Herz-Kreislauf-Erkrankungen durch Arbeitsstoffe



Problemstellung

Herz-Kreislauf-Krankheiten sind bei uns die wichtigste Todesursache - etwa jede/r Zweite stirbt daran. Wichtigste Einzelerkrankungen dieser Gruppe sind Herzinfarkt, Herzinsuffizienz und Schlaganfall.

Die medizinische Analyse von Herz-Kreislauf-Krankheiten vernachlässigt fast völlig chemische Schadfaktoren, anders als etwa bei Krebs. Z.B. wird Herzinfarkt erklärt durch Arteriosklerose der Herzkranzgefäße, "Risikofaktoren" (Rauchen, Übergewicht, Bluthochdruck, etc.) und Streß. Medizinische Erklärungsmodelle können dabei recht komplex werden; ein Übersichtsartikel nennt z.B. 246 vermutete Risikofaktoren. Arbeitsstoffe bleiben aber praktisch unberücksichtigt:

  • Giftwirkungen aufs Herz werden bevorzugt bei Genußgiften, Drogen und Geschmacksstoffen in Betracht gezogen. So gibt es viele Studien über Wirkungen von Alkohol, Kokain, Koffein, Salz und Rauchen auf Herz und Kreislauf.
  • Die etwa 70.000 am Arbeitsplatz und in der Umwelt verwendeten Chemikalien interessieren die Herzforschung dagegen kaum.
  • Herz-Kreislauf-Wirkungen des seltenen Lösemittel-"Schnüffelns" wurden oft untersucht, die der viel häufigeren Lösemittel-Exposition am Arbeitsplatz dagegen nur selten.
  • Die Pharmaindustrie lobt die Wirksamkeit ihrer Herzmedikamente. Was wirkt, hat aber bekanntlich meist auch Nebenwirkungen; doch Studien über die Herzschädlichkeit dieser Medikamente fehlen.

Wirkmechanismen

Bei der Darstellung toxischer Wirkungen auf Herz und Kreislauf sind Unterscheidungen notwendig:

  • Einige Wirkungen setzen direkt am Herz an: z.B. Veränderung der Erregungsleitung, Hemmung der Zusammenziehbarkeit des Herzmuskels. Andere Wirkungen erfolgen dagegen indirekt, über Gefäßschäden, Blutveränderungen, Atemwegserkrankungen, etc.

-- Arbeitsanweisung --
Geben Sie aus dem obigen Text über Herz-Kreislauf-Erkrankungen durch Arbeitsstoffe den Teil wortgetreu wieder, der mit den Worten „Herz-Kreislauf-Erkrankungen durch Arbeitsstoffe“ einsetzt und mit „Herzinsuffizienz und Schlaganfall.“ endet.

-- Vorliegende Auflistung --
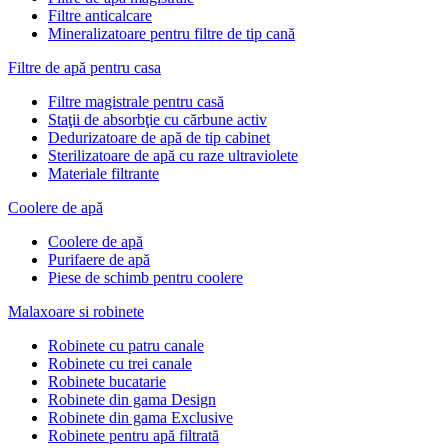
Filtre anticalcare
Mineralizatoare pentru filtre de tip cană
Filtre de apă pentru casa
Filtre magistrale pentru casă
Staţii de absorbţie cu cărbune activ
Dedurizatoare de apă de tip cabinet
Sterilizatoare de apă cu raze ultraviolete
Materiale filtrante
Coolere de apă
Сoolere de apă
Purifaere de apă
Piese de schimb pentru coolere
Malaxoare si robinete
Robinete cu patru canale
Robinete cu trei canale
Robinete bucatarie
Robinete din gama Design
Robinete din gama Exclusive
Robinete pentru apă filtrată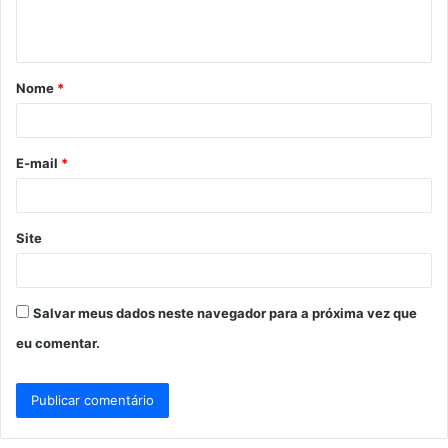
n
t
á
Nome
*
r
i
o
E-mail
*
*
Site
Salvar meus dados neste navegador para a próxima vez que
eu comentar.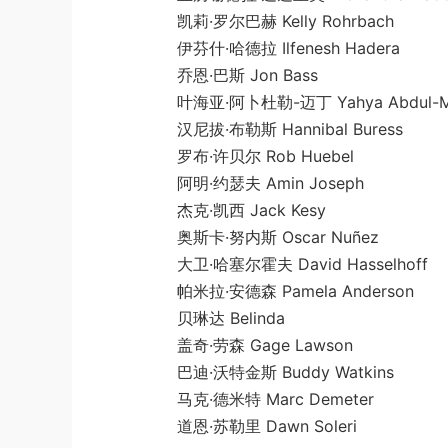
凯莉·罗尔巴赫 Kelly Rohrbach
伊芬什·哈德拉 Ilfenesh Hadera
乔恩·巴斯 Jon Bass
叶海亚·阿卜杜勒-迈丁 Yahya Abdul-Mate
汉尼拔·布勒斯 Hannibal Buress
罗布·许贝尔 Rob Huebel
阿明·约瑟夫 Amin Joseph
杰克·凯西 Jack Kesy
奥斯卡·努内斯 Oscar Nuñez
大卫·哈塞尔霍夫 David Hasselhoff
帕米拉·安德森 Pamela Anderson
贝琳达 Belinda
盖奇·劳森 Gage Lawson
巴迪·沃特金斯 Buddy Watkins
马克·德米特 Marc Demeter
道恩·苏勒里 Dawn Soleri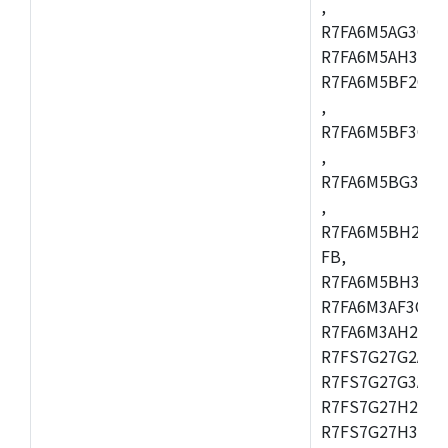
,
R7FA6M5AG3CFC
R7FA6M5AH3CBM
R7FA6M5BF2CBG
,
R7FA6M5BF3CFC
,
R7FA6M5BG3CBM
,
R7FA6M5BH2CB
FB,
R7FA6M5BH3CFC
R7FA6M3AF3CFB
R7FA6M3AH2CLK
R7FS7G27G2A01
R7FS7G27G3A01
R7FS7G27H2A01
R7FS7G27H3A01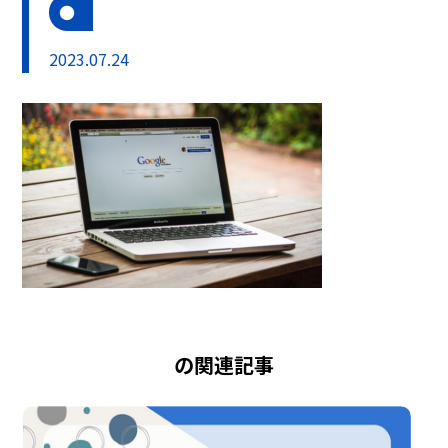
2023.07.24
の関連記事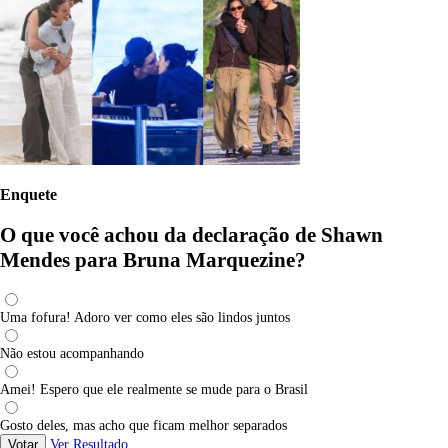
Enquete
O que você achou da declaração de Shawn
Mendes para Bruna Marquezine?
Uma fofura! Adoro ver como eles são lindos juntos
Não estou acompanhando
Amei! Espero que ele realmente se mude para o Brasil
Gosto deles, mas acho que ficam melhor separados
Votar
Ver Resultado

-- Lösung --
Herz-Kreislauf-Erkrankungen durch Arbeitsstoffe



Problemstellung

Herz-Kreislauf-Krankheiten sind bei uns die wichtigste Todesursache - etwa jede/r Zweite stirbt daran. Wichtigste Einzelerkrankungen dieser Gruppe sind Herzinfarkt, Herzinsuffizienz und Schlaganfall.